Students, faculty and staff gather to learn about summer research projects
The past two Wednesdays, Oct. 23rd and 30th, the Simpson community has gathered for the Summer Research Symposium.
Inside Jordan Lecture Hall, biology professor Patricia Singer welcomed students, staff and faculty to Simpson College’s Summer Research Symposium.
In her opening, Singer explained that when doing research, students are part of a story. In the story, students are not the authors of the story. Instead they’re “discovering” the story. At Simpson’s Annual Summer Research Symposium, students who participated in summer research were able to tell those stories.
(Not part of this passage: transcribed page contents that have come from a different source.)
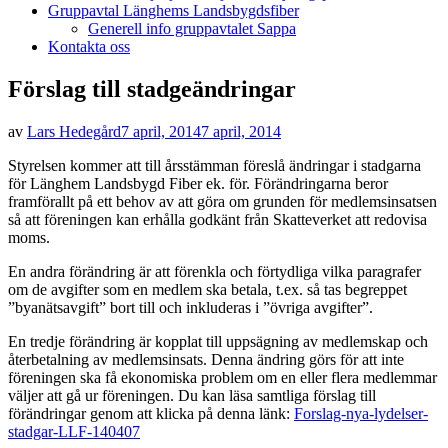
Gruppavtal Länghems Landsbygdsfiber
Generell info gruppavtalet Sappa
Kontakta oss
Förslag till stadgeändringar
Publicerad
av
Lars Hedegård
7 april, 2014
7 april, 2014
den
Styrelsen kommer att till årsstämman föreslå ändringar i stadgarna
för Länghem Landsbygd Fiber ek. för. Förändringarna beror
framförallt på ett behov av att göra om grunden för medlemsinsatsen
så att föreningen kan erhålla godkänt från Skatteverket att redovisa
moms.
En andra förändring är att förenkla och förtydliga vilka paragrafer
om de avgifter som en medlem ska betala, t.ex. så tas begreppet
”byanätsavgift” bort till och inkluderas i ”övriga avgifter”.
En tredje förändring är kopplat till uppsägning av medlemskap och
återbetalning av medlemsinsats. Denna ändring görs för att inte
föreningen ska få ekonomiska problem om en eller flera medlemmar
väljer att gå ur föreningen. Du kan läsa samtliga förslag till
förändringar genom att klicka på denna länk:
Forslag-nya-lydelser-
stadgar-LLF-140407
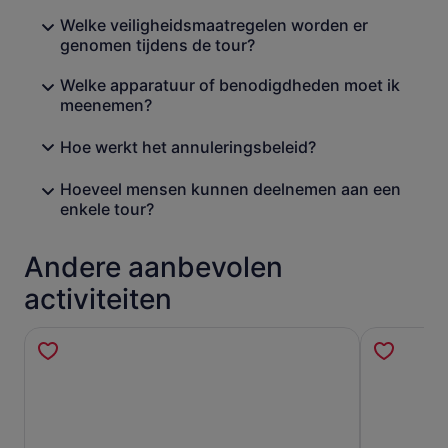
Welke veiligheidsmaatregelen worden er
genomen tijdens de tour?
Welke apparatuur of benodigdheden moet ik
meenemen?
Hoe werkt het annuleringsbeleid?
Hoeveel mensen kunnen deelnemen aan een
enkele tour?
Andere aanbevolen
activiteiten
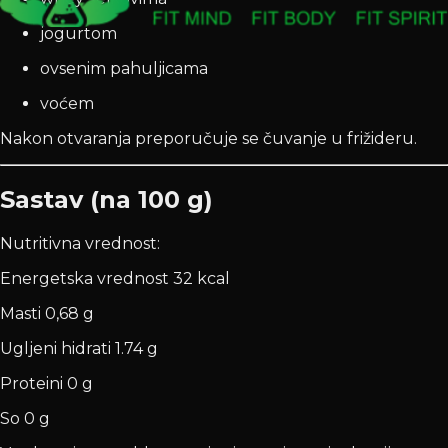
jogurtom
ovsenim pahuljicama
voćem
Nakon otvaranja preporučuje se čuvanje u frižideru.
Sastav (na 100 g)
Nutritivna vrednost:
Energetska vrednost 32 kcal
Masti 0,68 g
Ugljeni hidrati 1.74 g
Proteini 0 g
So 0 g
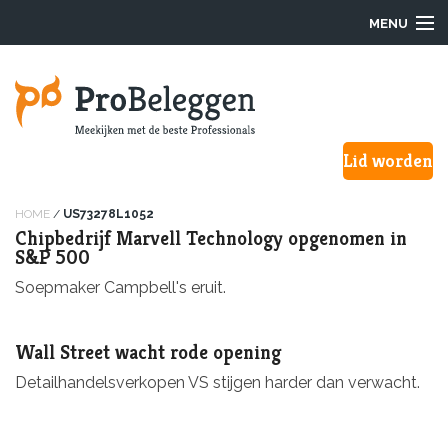
MENU
Login
Lid worden
Waarom ProBeleggen
Hoe werkt het?
HOME
/
US73278L1052
Chipbedrijf Marvell Technology opgenomen in
S&P 500
Onze Pro’s
Soepmaker Campbell's eruit.
Aanmelden
Wall Street wacht rode opening
Over ons
Detailhandelsverkopen VS stijgen harder dan verwacht.
F.A.Q.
“It’s a chance for those who did summer research to come back to campus, a lot of them go off campus to do research, and then share the results of their research with the Simpson Community,” said Dr. Deb Czarneski, director of undergraduate research.
This summer, Simpson had 22 students participating in summer research, either on campus or at other institutions.
Unlike the Undergraduate Research Symposium, which has students from disciplines across campus, the Summer Research Symposium highlights research from only the biology, chemistry, environmental science and math departments.
On the 23rd, 10 students presented research, five of them in one large group in a lecture form. The topics of the presentations ranged from research areas from DNA Origami to Prairie Land Restoration.
The second part of the symposium took place on the 30th and consisted of poster presentations, with 13 students presenting. For the poster presentations, those in attendance had the opportunity to walk through Carver at their leisure to view students’ research and hear about their findings over the summer.
“It was really nice being able to stand up and talk about my experiences and the research that I’ve done,” said Andrew Dexter, senior biology and chemistry double major. “I’d given my presentation once before in Denmark, so it was really nice to be able to relive that experience again, except at Simpson.”
Michael Frank, a senior math and biology major, sees the Summer
Research Symposium as a great experience to excite both students and faculty on campus.
“It gives the younger students and faculty something to look forward to,” Frank said.
For Czarneski, the summer research symposium gives her a chance to see growth in her students.
“Sometimes I have these students when they’re first year students and they’re just learning the discipline,” Czarneski said. “Then to see them go off and do research at a large campus with people from across the United States and have them come back and see their growth and ability is wonderful.”